Posted: May 22nd, 2015

Karl Marx

The task at hand is to choose ONE or TWO of the provided tutorial questions from a week before the due date of the exercise and answer it by using lecture material and the tutorial reading. The objective is to encourage you to learn how to engage in a deep reading of theoretical texts. You will need to demonstrate a clear and deep appreciation of the text as a whole by placing your answer to the chosen question in the context of an interpretation of the author’s central purposes and themes. This understanding will be aided by further reading beyond the required readings and lecture. Your essays must be properly referenced throughout, and you must provide a bibliography at the end of the essay. Do not use lecture slides/notes as references! 550 words are not much. You will need to be concise and get straight to the point.
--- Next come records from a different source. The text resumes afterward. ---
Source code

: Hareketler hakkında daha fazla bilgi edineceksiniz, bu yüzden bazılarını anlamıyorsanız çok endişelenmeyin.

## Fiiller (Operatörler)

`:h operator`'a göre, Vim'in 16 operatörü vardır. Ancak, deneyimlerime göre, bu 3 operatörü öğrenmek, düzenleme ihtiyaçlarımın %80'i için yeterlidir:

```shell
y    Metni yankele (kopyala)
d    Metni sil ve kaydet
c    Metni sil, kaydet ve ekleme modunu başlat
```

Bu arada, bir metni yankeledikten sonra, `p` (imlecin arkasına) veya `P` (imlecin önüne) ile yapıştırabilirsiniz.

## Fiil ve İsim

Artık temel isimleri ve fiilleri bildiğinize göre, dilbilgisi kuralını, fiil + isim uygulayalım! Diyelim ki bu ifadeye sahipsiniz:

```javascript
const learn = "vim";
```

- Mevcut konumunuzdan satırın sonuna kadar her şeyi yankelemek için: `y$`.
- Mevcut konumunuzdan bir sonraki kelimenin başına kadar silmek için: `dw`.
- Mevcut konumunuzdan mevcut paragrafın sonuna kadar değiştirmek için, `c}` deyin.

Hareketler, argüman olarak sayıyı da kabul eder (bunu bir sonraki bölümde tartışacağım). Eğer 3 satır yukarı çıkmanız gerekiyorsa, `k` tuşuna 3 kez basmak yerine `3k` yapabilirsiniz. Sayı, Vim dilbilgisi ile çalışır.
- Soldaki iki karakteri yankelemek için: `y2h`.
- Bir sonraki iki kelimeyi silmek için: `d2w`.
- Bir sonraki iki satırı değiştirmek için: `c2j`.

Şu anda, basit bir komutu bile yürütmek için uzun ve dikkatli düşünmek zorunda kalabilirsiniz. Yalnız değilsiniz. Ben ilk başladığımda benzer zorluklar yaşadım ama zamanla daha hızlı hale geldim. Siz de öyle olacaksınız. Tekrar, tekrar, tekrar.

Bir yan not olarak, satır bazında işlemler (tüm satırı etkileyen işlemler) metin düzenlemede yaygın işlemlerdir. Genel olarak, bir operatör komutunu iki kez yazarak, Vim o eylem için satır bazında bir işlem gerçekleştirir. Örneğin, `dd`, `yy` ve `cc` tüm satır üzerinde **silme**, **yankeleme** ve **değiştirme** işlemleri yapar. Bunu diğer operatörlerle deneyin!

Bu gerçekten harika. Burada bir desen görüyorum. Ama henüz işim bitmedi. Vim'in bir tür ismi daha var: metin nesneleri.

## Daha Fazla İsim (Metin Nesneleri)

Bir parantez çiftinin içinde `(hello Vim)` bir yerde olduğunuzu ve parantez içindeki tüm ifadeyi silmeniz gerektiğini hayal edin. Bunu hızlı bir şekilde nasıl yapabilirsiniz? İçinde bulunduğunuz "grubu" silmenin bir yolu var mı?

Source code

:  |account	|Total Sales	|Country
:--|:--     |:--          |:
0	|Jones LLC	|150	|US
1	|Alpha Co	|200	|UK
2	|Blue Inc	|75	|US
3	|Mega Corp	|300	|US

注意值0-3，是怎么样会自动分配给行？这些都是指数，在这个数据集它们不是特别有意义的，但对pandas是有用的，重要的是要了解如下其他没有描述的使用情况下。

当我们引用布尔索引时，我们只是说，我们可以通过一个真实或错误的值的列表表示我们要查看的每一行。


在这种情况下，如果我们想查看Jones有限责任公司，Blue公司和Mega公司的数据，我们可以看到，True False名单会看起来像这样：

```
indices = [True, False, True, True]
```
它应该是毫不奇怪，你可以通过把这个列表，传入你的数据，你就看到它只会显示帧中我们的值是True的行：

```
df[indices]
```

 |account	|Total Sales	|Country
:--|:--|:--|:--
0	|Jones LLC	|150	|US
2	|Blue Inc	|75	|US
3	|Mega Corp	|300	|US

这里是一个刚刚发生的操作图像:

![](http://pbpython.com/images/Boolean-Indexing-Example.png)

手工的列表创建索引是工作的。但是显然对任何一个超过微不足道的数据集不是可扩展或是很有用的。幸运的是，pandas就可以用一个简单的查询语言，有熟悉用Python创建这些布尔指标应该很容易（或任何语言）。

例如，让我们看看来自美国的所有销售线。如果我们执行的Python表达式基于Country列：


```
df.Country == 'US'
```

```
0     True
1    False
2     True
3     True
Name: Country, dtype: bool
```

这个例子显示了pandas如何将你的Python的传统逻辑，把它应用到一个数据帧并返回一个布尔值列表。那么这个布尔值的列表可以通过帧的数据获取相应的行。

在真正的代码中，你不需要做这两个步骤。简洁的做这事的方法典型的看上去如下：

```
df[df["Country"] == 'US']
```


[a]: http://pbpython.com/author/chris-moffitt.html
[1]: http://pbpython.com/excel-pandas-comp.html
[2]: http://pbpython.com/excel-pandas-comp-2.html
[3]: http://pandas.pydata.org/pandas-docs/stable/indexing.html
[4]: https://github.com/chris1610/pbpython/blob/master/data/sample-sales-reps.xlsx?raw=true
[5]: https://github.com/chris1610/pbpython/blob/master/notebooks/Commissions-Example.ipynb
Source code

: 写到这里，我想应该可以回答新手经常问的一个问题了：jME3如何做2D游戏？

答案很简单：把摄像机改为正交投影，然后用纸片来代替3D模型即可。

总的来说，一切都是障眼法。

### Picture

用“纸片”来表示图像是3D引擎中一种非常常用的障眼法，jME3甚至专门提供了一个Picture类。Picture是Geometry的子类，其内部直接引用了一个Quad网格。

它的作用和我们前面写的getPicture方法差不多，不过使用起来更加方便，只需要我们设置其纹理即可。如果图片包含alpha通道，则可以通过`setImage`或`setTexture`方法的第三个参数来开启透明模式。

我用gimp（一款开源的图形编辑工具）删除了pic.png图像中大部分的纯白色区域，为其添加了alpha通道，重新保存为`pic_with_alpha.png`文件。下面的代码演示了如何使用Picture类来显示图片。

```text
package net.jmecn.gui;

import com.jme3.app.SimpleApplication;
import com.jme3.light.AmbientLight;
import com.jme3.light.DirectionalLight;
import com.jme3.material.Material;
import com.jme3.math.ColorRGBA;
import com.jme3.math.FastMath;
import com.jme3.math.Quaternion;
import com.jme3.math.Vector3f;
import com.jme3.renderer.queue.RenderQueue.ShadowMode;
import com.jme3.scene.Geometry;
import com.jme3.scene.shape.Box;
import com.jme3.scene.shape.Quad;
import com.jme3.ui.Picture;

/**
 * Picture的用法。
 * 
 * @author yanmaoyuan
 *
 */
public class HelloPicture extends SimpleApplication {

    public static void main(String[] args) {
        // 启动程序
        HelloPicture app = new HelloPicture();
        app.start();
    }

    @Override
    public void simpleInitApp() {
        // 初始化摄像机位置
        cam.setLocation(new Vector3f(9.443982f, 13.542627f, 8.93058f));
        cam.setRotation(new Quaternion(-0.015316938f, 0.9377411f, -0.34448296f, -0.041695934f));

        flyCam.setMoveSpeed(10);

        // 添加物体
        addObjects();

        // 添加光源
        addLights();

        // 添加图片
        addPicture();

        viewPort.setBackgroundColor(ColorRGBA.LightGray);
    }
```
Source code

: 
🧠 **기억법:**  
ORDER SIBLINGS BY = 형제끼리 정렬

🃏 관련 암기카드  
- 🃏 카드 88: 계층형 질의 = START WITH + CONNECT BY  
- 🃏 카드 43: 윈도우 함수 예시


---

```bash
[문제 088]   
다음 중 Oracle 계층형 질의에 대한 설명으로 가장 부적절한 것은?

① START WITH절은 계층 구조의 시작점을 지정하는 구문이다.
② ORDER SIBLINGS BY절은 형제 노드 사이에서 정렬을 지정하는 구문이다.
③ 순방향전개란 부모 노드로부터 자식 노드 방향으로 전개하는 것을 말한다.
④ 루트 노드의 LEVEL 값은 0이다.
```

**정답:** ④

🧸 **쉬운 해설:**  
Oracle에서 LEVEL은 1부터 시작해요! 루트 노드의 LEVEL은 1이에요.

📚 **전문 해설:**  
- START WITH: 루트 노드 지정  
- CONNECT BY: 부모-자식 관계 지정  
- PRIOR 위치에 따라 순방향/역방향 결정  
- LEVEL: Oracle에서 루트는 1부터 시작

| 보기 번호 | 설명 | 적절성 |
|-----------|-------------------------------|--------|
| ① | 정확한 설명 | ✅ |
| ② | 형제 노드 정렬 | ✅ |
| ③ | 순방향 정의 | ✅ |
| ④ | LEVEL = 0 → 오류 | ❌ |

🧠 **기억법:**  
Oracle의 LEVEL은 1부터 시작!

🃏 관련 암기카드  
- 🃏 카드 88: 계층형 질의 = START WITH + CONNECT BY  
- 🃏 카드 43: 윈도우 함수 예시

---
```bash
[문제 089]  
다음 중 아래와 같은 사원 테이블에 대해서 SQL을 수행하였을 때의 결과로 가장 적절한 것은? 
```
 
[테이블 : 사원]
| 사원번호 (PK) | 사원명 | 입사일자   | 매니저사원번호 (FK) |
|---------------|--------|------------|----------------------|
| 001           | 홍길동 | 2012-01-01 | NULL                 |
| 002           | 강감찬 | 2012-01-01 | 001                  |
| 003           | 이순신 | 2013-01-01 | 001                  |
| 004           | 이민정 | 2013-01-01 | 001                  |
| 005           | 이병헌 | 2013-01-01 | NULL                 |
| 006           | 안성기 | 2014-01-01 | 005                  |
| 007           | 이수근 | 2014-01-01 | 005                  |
We are not asking for a summary of a theorist’s work: we are asking you to engage with a particular issue or claim raised by the text and work out a specific idea about modern societies as developed by a theorist and to reflect on it.

Required Reading: Marx, Karl (1972), ‘Estranged Labour’, The Economic and Philosophical Manuscripts of 1844 in R.C. Tucker (ed.) The Marx-Engels Reader, New York and London, W.W. Norton and Company Inc.

Note: Marx opens with a critique of political economy that you need not dwell upon. He argues that political economy views bourgeois society from the point of view of private property. It considers only the outward symptoms (acquisitiveness and greed) not the structuring productive relations (alienation) of bourgeois society. Hence, Marx proceeds to a critique of bourgeois society from the point of view of alienation. He intends to show that private property is tied to the alienated character of social relations in bourgeois society.

Tutorial Questions:

1. Interpret ‘the worker is related to the product of his labour as an alien object’
2. Interpret the passage beginning ‘Till now we have been considering…’
3. What does Marx mean when he says ‘What is animal becomes human and what is human becomes animal’? Also what does he mean when he says that ‘the eye has become a human eye’ ?
4. Explain Marx’s account of the difference between animal and human labour .
5. Why does Marx say ‘From this relationship (between men and women) one can judge the whole level of development’ ?
6. What does Marx see as the connection between alienation and the money economy?

Lecture References:
Markus, Gyorgy (1983), ‘Concepts of Ideology in Marx,’ Canadian Journal of Political and Social Theory 7(1-2): 84-103.
Avineri, Shlomo (1971), The Social and Political Thought of Karl Marx. London, Cambridge University Press.
Kellner, Douglas (1989), Critical Theory, Marxism and Modernity, Baltimore, Johns Hopkins University Press.